Wednesday, November 02, 2011

The challenges associated with prioritizing payments under insurance programs with insufficient limits continue to surface in financial crisis litigation.  Claims arising out of the Lehman Brothers bankruptcy, seeking billions of dollars in damages, recently forced consideration of this difficult issue. 

In August 2011, former directors and officers of failed financial giant Lehman Brothers Holdings Inc. (LBHI), including ex-CEO Richard Fuld, agreed to pay $90 million to settle a single securities class action lawsuit.  As documented, the settlement was to be funded entirely by insurance proceeds, with no personal contribution from the alleged wrongdoers.  In their motion seeking approval of the settlement, the LBHI D&Os referenced the “Priority of Payments” provisions in the policies.  These provisions provide that when competing claims for coverage are made under Insuring Agreement A (non-indemnifiable loss) and Insuring Agreement B (loss indemnified by the company), the insurer is required to pay the Insuring Agreement A claims first.  As such, the policies “expressly subordinate any potential rights of the [d]ebtors to proceeds payable under the [policies] to the rights of the individual Insureds.”  LBHI D&Os’ Mot. Dismiss ¶ 26 (In Re Lehman Bros. Holdings, Inc., et al, No. 08-13555 (S.D.N.Y. filed Sept. 14, 2011)). 

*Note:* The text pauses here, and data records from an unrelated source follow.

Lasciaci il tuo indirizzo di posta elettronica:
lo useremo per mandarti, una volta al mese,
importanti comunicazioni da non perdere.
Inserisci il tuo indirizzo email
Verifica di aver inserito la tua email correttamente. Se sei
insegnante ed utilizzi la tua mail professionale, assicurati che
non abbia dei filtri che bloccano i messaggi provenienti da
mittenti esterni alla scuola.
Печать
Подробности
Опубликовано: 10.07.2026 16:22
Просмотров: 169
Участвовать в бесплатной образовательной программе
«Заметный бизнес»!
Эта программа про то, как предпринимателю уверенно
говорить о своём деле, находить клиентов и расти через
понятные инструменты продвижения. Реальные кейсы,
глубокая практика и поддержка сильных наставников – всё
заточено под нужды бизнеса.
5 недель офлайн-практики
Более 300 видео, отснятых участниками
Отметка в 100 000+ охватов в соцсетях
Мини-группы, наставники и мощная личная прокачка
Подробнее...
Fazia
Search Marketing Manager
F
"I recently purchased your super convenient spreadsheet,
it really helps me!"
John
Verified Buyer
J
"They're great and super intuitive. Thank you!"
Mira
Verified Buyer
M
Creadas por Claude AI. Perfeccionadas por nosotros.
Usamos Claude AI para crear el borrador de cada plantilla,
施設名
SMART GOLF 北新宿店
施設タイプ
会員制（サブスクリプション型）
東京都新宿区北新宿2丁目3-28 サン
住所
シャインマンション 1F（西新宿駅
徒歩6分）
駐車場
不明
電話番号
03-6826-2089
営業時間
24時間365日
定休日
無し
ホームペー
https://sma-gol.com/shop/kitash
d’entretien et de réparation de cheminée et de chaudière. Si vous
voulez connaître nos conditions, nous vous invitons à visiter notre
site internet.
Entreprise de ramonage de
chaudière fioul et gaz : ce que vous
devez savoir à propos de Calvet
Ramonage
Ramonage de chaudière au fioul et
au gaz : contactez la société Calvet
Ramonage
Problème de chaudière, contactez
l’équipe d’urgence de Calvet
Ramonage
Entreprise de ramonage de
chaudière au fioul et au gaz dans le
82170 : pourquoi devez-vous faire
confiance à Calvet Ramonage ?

Coupled with astronomical defense costs, the funding of this settlement will nearly exhaust the remainder of the company’s $250 million insurance program (comprised of $20 million in primary limits and sixteen layers of excess insurance).  See Kevin LaCroix, What to Watch Now in the World of D&O, D&O Diary, Sept. 7, 2011.  Not surprisingly, in September 2011, executives of Lehman’s Structured Asset Securities Corporation (SASCO) filed an objection to the settlement, seeking to “prevent the [LBHI defendants] from expending a disproportionate and inequitable portion of the available [D&O] insurance for their own benefit[.]”  SASCO Def.’s Objection to Equity/Debt Def.’s Mot. ¶ 1 (In Re Lehman Bros. Holdings, Inc., et al, No. 08-13555 (S.D.N.Y. filed Sept. 14, 2011)).   In their motion, the SASCO executives argued that use of the insurance funds to settle the Lehman Brothers class action would erode the policies to such an extent that they would be unable to settle separate securities litigation pending against them.  The SASCO objection asserted that:

[p]ermitting one class of insureds to use such tactics to divert a disproportionate share of insurance proceeds for their own benefit to the exclusion of other classes is inequitable, contrary to the purpose of the available D&O insurance and would have an adverse economic impact on the Debtors’ estates. 

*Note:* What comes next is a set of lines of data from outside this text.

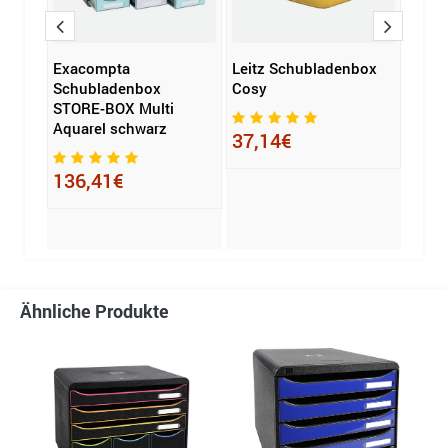
Exacompta
Leitz Schubladenbox
HAN 
Schubladenbox
Cosy
IMPU
STORE-BOX Multi
Aquarel schwarz
37,14€
32,
136,41€
Ähnliche Produkte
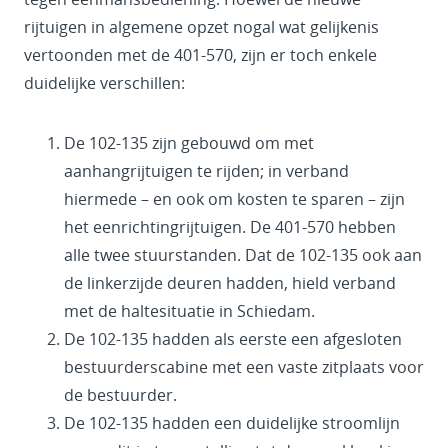
rijtuigen in algemene opzet nogal wat gelijkenis
vertoonden met de 401-570, zijn er toch enkele
duidelijke verschillen:
De 102-135 zijn gebouwd om met
aanhangrijtuigen te rijden; in verband
hiermede – en ook om kosten te sparen – zijn
het eenrichtingrijtuigen. De 401-570 hebben
alle twee stuurstanden. Dat de 102-135 ook aan
de linkerzijde deuren hadden, hield verband
met de haltesituatie in Schiedam.
De 102-135 hadden als eerste een afgesloten
bestuurderscabine met een vaste zitplaats voor
de bestuurder.
De 102-135 hadden een duidelijke stroomlijn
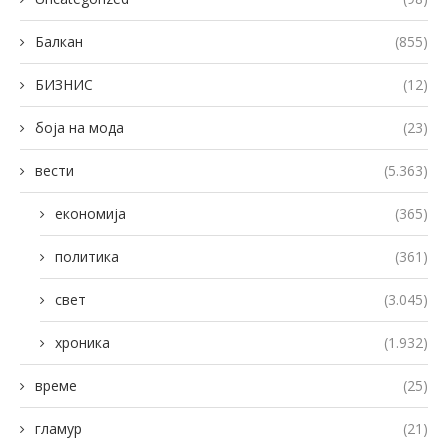
Балкан
(855)
БИЗНИС
(12)
боја на мода
(23)
вести
(5.363)
економија
(365)
политика
(361)
свет
(3.045)
хроника
(1.932)
време
(25)
гламур
(21)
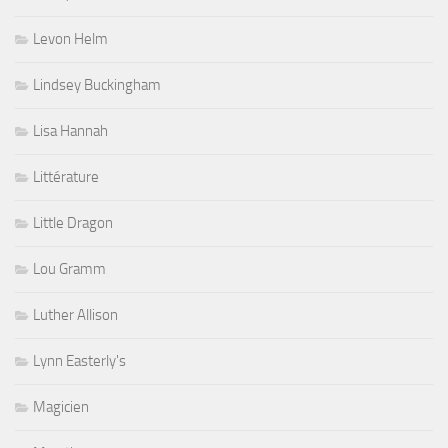
Levon Helm
Lindsey Buckingham
Lisa Hannah
Littérature
Little Dragon
Lou Gramm
Luther Allison
Lynn Easterly's
Magicien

SASCO Def.’s Objection to Equity/Debt Def.’s Mot. ¶ 1 (In Re Lehman Bros. Holdings, Inc., et al, No. 08-13555 (S.D.N.Y. filed Sept. 14, 2011)).   On October 19, 2011, the bankruptcy court approved the $90 million settlement, apparently overruling the SASCO executives’ objections.  Nick Brown, Judge OKs Insurance Payout to Settle Lehman Case, REUTERS, Oct. 19, 2011.  Notably, however, the bankruptcy court’s order modifying the automatic stay to permit payment of the LBHI settlement specifically states that the parties to the insurance policies reserve all rights and defenses with respect to the policies, preserving any coverage issues for separate resolution.

Although the outcome may seem inequitable, there may be no real alternatives.  Any “equitable” allocation of policy proceeds would undoubtedly leave individual insureds with a share of the insurance that is woefully inadequate to resolve pending and future claims.  Particularly where the interests of various defendant groups are not aligned, the early settlements may be funded, leaving remaining claims uninsured once the policies are eroded.  As a practical matter, the exhaustion of insurance tends to impact the longevity of remaining civil claims.  If there is no viable payor, the claims may be abandoned.  Individual insureds who face potential exposure for claims brought by the SEC or DOJ, on the other hand, have very real concerns about preserving policy limits for defense costs in those proceedings.  And the absence of remaining insurance money rarely impacts the prosecution of governmental investigations and enforcement actions.  Although not a solution for catastrophic claims, where damages far exceed the available insurance, obtaining separate policies for various classes of D&Os, including separate Side A-only coverage, or priority of payment provisions may mitigate against some of these concerns by specifically reserving coverage for individual D&Os.  See In re Enron Corp., Case No. 01-16034 (Bankr. S.D.N.Y. Apr. 11, 2002) [Docket No. 3278] (holding that priority of payment provision was an enforceable contractual right).